**ABOUT THIS EXERCISE:**
In the article on choosing a vet, how often do vets typically need to renew their state veterinary license?

We know you love your pet and that's why you want to choose a vet thats right for you and your furry companion. Today our Edgewater vets explain the qualifications you should look for when deciding on a vet to take care of your cat or dog's veterinary needs.
Selecting the Right Vet
Finding a vet can be a complicated and stressful task because there is so many factors to consider, such as will you get along with the person? Are their hours in line with your schedule? But beyond all the basic practicalities of selecting a vet, there is several certifications a veterinarian can have under their belt. Here we discuss a few of most common most common certifications and what they mean.
Mandatory U.S. Veterinary Qualifications
When searching for a vet, look to see if the one your are considering is licensed to work in the U.S. and in your state. We also recommend taking the time to learn if the other staff working in the hospital are licensed, such as registered veterinary technicians. Go into the vet's office and take look around, if you can't see the certifications hanging in the reception area, ask to see their licenses or call your state board of veterinary medicine to get more information.
Here are the two certifications you are looking for:
DVM (VMD) - Doctor of Veterinary Medicine - The first certification you need to check is if they are qualified to practice in the U.S. When a person graduates from an American veterinary school they receive a DVM—Doctor of Veterinary Medicine degree (sometimes called a VMD degree). All practicing veterinarians in the U.S. need to have a DVM degree. A DVM degree means that the person you are considering is fully qualified to perform the duties of the veterinary profession.
State Veterinary Licensing - In order to practice veterinary medicine, some states also require a veterinarian to pass a state-specific examination. These exams usually test the vet's knowledge of the state's laws and regulations governing veterinary medicine. In order to keep a state veterinary license, vets have to obtain continuing education and might need to renew their license on a regular basis (typically every 3 years).

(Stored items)
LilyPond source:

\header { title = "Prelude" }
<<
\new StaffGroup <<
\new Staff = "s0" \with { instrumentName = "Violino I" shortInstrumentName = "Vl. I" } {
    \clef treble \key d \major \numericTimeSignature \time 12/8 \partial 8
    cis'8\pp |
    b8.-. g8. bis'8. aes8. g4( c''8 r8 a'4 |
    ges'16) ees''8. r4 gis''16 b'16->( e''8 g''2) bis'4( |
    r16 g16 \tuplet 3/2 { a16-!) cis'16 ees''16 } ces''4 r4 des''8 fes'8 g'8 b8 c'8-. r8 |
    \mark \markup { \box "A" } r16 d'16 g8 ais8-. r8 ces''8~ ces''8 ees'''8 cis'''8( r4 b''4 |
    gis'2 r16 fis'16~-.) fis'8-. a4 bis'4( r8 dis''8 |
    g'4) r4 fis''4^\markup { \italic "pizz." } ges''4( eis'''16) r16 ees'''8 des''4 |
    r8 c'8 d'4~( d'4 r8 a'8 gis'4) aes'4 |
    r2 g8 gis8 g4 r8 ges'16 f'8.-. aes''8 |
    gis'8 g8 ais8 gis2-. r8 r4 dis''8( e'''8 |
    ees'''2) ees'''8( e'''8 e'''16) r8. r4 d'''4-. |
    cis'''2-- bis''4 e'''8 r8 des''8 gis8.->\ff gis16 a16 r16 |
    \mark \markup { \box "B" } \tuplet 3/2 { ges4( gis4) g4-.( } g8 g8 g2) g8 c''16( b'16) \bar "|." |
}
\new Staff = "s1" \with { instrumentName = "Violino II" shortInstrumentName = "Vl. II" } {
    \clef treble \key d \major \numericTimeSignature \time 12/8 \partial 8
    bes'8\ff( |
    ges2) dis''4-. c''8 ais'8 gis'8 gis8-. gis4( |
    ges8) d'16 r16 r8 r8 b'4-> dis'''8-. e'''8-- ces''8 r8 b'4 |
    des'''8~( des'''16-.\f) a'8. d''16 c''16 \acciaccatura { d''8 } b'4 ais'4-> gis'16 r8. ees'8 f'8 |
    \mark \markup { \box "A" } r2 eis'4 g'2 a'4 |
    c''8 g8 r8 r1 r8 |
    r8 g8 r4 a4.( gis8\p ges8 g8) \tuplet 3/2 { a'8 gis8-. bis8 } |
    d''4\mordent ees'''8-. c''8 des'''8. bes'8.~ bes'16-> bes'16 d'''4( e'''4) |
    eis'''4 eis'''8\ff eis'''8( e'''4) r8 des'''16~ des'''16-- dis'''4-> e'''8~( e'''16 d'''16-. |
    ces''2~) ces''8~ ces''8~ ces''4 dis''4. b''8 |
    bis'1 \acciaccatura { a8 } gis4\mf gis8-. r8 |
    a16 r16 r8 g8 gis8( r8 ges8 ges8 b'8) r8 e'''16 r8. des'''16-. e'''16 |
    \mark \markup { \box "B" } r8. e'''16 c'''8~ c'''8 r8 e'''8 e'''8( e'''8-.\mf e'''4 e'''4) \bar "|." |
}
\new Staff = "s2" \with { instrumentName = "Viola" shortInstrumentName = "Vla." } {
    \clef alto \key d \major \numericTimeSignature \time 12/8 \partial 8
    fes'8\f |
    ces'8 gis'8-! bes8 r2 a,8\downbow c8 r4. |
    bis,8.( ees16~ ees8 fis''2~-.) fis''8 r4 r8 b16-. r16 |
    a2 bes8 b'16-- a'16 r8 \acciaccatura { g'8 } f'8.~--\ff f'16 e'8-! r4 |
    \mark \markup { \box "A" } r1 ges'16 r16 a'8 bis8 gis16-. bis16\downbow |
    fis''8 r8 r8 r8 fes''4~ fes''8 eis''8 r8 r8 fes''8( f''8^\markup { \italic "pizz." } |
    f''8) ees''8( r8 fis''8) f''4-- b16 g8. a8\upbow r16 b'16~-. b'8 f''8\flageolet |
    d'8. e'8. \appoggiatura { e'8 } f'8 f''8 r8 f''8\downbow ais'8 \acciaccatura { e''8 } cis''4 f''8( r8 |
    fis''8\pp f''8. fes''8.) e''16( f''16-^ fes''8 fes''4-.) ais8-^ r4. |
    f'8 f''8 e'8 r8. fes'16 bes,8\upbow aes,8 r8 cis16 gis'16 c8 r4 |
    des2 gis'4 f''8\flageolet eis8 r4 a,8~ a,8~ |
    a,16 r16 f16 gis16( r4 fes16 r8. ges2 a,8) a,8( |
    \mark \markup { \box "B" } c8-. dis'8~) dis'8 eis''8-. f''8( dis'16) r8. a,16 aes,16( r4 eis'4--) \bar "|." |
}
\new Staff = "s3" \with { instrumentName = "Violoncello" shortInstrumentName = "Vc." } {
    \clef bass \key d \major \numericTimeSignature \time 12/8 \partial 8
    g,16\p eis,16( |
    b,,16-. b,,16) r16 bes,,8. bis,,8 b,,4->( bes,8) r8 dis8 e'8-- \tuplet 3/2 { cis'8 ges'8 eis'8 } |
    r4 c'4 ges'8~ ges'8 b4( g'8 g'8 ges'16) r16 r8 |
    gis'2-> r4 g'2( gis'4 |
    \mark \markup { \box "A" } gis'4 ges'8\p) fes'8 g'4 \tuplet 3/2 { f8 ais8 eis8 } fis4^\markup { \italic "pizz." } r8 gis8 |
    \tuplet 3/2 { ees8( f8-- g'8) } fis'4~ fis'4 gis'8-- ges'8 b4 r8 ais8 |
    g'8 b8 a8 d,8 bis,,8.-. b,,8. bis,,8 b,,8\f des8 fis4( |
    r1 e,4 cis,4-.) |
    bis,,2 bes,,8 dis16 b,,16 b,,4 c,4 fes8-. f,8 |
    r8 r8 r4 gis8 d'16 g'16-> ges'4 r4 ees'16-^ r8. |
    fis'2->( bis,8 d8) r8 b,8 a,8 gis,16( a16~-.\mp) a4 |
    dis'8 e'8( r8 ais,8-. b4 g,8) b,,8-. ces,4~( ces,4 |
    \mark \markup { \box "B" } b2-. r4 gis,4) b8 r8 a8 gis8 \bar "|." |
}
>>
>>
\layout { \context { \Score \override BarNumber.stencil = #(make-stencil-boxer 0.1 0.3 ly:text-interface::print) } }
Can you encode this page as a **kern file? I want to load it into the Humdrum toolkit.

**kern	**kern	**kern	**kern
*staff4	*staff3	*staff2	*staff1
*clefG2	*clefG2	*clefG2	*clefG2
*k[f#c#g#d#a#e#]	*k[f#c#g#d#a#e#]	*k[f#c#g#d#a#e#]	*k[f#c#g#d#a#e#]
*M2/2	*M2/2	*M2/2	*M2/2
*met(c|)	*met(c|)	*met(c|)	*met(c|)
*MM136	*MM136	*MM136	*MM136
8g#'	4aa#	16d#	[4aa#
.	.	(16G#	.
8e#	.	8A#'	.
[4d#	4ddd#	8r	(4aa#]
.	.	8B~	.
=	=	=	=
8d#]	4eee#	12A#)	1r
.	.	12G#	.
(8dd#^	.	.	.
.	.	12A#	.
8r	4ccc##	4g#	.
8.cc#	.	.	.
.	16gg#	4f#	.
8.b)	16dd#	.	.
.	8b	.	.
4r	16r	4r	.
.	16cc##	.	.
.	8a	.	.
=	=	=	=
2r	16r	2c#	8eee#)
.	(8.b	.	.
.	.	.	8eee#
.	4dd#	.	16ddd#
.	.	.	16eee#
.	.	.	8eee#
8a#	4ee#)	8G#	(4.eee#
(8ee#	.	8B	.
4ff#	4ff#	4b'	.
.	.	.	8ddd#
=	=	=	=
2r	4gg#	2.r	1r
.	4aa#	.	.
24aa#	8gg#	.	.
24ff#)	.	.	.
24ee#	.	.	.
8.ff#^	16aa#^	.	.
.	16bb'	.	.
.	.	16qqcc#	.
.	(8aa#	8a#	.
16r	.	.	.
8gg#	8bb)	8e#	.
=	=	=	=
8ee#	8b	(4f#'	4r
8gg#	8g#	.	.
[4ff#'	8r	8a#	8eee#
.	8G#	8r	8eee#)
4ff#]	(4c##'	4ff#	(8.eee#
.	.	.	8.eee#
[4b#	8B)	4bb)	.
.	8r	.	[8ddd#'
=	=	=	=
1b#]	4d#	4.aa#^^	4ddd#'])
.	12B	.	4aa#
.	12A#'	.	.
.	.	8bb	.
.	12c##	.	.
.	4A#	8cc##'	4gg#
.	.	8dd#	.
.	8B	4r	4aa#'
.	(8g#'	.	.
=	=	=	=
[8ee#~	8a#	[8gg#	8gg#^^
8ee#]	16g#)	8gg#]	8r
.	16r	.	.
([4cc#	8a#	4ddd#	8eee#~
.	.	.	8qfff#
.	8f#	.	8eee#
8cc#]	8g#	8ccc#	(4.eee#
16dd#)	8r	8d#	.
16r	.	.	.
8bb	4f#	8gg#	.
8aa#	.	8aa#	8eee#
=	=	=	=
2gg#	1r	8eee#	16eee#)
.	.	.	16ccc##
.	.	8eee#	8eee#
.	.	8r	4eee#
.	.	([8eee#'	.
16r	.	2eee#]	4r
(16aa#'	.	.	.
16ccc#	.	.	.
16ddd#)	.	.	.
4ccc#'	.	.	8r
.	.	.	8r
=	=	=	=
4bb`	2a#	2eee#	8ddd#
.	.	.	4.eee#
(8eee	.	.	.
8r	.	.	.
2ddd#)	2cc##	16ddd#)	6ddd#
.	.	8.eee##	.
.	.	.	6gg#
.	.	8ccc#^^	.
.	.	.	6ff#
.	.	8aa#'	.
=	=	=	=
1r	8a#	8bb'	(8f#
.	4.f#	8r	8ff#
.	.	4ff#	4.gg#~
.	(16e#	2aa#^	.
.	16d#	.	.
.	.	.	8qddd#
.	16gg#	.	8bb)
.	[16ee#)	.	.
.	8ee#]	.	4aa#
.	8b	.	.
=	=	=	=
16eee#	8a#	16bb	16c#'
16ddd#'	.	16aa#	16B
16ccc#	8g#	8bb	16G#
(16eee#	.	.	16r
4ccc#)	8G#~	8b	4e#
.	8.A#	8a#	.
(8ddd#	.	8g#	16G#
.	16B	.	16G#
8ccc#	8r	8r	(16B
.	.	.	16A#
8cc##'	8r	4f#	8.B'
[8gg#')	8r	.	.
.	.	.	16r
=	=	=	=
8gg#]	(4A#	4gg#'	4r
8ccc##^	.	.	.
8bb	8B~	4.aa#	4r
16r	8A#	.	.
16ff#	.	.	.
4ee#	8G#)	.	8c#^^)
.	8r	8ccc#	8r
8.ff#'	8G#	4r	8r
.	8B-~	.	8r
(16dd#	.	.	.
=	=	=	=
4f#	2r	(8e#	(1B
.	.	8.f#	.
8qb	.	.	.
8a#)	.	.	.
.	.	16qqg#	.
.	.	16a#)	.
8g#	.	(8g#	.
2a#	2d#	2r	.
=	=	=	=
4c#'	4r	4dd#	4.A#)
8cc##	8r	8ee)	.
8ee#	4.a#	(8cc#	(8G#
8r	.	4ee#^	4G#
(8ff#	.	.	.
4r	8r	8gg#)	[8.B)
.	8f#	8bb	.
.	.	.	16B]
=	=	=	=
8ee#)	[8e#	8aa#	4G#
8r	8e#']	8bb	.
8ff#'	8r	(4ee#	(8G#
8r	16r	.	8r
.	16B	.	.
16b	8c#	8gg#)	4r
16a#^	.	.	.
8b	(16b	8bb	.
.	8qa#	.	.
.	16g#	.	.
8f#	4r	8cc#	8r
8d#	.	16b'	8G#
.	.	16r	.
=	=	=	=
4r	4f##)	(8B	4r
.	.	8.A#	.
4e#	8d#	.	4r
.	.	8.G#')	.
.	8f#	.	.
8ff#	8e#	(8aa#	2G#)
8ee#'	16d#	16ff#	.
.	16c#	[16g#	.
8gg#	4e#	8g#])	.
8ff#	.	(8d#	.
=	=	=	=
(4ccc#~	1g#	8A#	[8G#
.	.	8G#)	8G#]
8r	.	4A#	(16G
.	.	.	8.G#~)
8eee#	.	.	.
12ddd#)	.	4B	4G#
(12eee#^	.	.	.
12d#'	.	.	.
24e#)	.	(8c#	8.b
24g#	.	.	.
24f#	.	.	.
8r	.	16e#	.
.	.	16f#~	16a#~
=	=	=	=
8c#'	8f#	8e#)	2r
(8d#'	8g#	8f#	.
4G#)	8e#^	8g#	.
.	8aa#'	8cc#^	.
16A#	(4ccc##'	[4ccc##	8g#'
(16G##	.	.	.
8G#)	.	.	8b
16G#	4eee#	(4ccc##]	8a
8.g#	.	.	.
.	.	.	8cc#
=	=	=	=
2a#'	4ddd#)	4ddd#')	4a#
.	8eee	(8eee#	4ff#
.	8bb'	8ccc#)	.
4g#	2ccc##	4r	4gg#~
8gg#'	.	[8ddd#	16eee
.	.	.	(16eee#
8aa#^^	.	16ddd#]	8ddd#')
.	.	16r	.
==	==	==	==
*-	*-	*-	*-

**EXERCISE ANSWER:**
Typically every 3 years.